- **Document section**:
In this report, a 76-year-old male patient initially presented to our center in 2013 with ischemic cardiomyopathy with highly impaired left ventricular function (left ventricular ejection fraction [EF]: 20% and fractional shortening [FS]: 15%), moderate tricuspid regurgitation, and mildly impaired right ventricular function (tricuspid annular plane systolic excursion [TAPSE]: 14 mm). He was treated in December 2013 with a LVAD Heartmate II and a tricuspid valve annuloplasty with a 32-mm prosthetic ring (Carpentier–Edwards). The postoperative period was uneventful and the patient was discharged afterward. Regular follow-up checkups were organized in our LVAD outpatient clinic. Over the following period, the left ventricle was well unloaded and the LVAD function was uneventful. However, right heart function decreased steadily to a TAPSE of 7 mm despite increased sildenafil, oral diuretic therapy, and no signs of residual tricuspid regurgitation.

- **Provided information**:
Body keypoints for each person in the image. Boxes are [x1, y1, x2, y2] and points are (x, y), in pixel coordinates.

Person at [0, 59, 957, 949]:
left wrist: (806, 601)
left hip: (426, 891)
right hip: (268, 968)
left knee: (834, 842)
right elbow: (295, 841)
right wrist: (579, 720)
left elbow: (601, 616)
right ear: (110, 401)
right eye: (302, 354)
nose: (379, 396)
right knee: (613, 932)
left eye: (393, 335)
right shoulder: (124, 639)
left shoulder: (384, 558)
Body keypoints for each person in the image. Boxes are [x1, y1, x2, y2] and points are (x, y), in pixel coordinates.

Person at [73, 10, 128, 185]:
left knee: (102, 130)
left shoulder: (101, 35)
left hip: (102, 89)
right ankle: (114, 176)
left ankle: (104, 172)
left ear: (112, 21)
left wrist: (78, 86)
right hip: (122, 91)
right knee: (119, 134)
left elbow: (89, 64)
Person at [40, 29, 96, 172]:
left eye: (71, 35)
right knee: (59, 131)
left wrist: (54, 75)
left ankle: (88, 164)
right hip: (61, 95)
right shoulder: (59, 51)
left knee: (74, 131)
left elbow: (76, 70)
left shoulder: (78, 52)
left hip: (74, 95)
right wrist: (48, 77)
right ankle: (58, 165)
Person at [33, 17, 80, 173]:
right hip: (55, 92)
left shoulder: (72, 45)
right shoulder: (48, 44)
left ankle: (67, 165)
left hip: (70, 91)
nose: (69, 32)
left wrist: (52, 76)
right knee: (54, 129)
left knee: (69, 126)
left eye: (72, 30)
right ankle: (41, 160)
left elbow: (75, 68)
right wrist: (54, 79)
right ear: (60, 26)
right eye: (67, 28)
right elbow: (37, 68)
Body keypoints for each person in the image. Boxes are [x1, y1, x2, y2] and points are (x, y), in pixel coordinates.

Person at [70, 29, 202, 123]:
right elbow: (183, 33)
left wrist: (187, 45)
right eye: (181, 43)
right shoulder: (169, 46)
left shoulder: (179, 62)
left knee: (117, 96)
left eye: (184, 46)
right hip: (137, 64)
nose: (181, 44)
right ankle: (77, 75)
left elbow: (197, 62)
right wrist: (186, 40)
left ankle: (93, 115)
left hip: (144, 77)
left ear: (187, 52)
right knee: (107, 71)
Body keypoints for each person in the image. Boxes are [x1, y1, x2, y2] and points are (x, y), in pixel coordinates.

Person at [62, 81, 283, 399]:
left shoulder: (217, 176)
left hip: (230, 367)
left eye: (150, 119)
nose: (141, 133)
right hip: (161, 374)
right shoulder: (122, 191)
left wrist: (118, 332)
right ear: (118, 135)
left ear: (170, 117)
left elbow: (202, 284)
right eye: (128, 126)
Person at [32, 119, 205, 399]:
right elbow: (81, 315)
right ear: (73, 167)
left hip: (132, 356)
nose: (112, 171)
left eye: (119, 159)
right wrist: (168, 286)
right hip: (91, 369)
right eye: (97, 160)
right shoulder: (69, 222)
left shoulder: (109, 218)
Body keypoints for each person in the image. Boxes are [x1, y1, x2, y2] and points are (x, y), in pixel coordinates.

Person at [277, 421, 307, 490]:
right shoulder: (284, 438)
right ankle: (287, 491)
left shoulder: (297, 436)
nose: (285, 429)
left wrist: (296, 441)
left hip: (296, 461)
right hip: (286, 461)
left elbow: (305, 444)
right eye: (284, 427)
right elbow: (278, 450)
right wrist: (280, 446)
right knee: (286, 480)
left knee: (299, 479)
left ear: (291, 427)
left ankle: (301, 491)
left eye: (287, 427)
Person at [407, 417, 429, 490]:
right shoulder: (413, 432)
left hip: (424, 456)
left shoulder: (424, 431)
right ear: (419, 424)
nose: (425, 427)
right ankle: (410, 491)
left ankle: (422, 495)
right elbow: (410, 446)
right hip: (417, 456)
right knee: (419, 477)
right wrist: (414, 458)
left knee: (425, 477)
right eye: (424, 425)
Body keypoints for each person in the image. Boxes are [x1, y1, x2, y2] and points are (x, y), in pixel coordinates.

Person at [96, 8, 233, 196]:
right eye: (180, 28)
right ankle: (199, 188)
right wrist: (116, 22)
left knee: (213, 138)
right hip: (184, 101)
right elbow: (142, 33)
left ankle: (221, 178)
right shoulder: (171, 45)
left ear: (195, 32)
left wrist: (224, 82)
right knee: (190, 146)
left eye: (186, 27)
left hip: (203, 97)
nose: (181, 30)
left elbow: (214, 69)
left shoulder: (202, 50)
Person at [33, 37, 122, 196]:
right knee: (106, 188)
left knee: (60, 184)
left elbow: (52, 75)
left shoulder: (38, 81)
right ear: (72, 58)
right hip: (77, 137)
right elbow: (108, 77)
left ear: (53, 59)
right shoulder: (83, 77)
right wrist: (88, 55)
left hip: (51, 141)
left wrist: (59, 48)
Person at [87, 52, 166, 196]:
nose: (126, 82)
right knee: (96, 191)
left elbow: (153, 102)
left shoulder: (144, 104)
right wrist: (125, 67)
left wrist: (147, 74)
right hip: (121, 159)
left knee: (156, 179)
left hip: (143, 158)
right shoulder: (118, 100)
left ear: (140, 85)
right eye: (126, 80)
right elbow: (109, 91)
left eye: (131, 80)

- **Parts of the exercise**:
- a) Please list every abbreviation that the case report spells out in square brackets, each with its full form.
- b) Continue the case report from its last sentence.

- **Exercise answers**:
- a)
EF: left ventricular ejection fraction
FS: fractional shortening
TAPSE: tricuspid annular plane systolic excursion

- b)
In October 2014, the patient routinely presented himself in our clinic, when a mild driveline infection was diagnosed. The patient was admitted and the local infection was successfully treated conservatively. Meanwhile, the patient suffered of recurrent pleural effusion and peripheral edema due to a highly impaired right heart function (TAPSE: 7 mm) significantly limiting his level of physical activity. Treatment consisted of escalated diuretic and sildenafil therapy as well as chest drainage.

Over the next weeks, the patient's condition did not improve through conservative medical treatment and he had to be transmitted to our cardiac intensive care unit when he presented with worsening decompensated right heart failure. At that time, the patient's central venous saturation was 30%. Echocardiographically, the right heart function was significantly impaired (TAPSE: 6–7 mm). Pleural effusions and worse peripheral edema were visible.

Recompensation was achieved through intravenous furosemide and inotropic therapy (dobutamine). Yet, successful catecholamine weaning was possible not before repeated intravenous levosimendan loading. At that point, all conservative medical heart failure medication including phosphodiesterase inhibitor therapy was exhausted, while levosimendan administration was only possible in an intensive care unit setting in our institution.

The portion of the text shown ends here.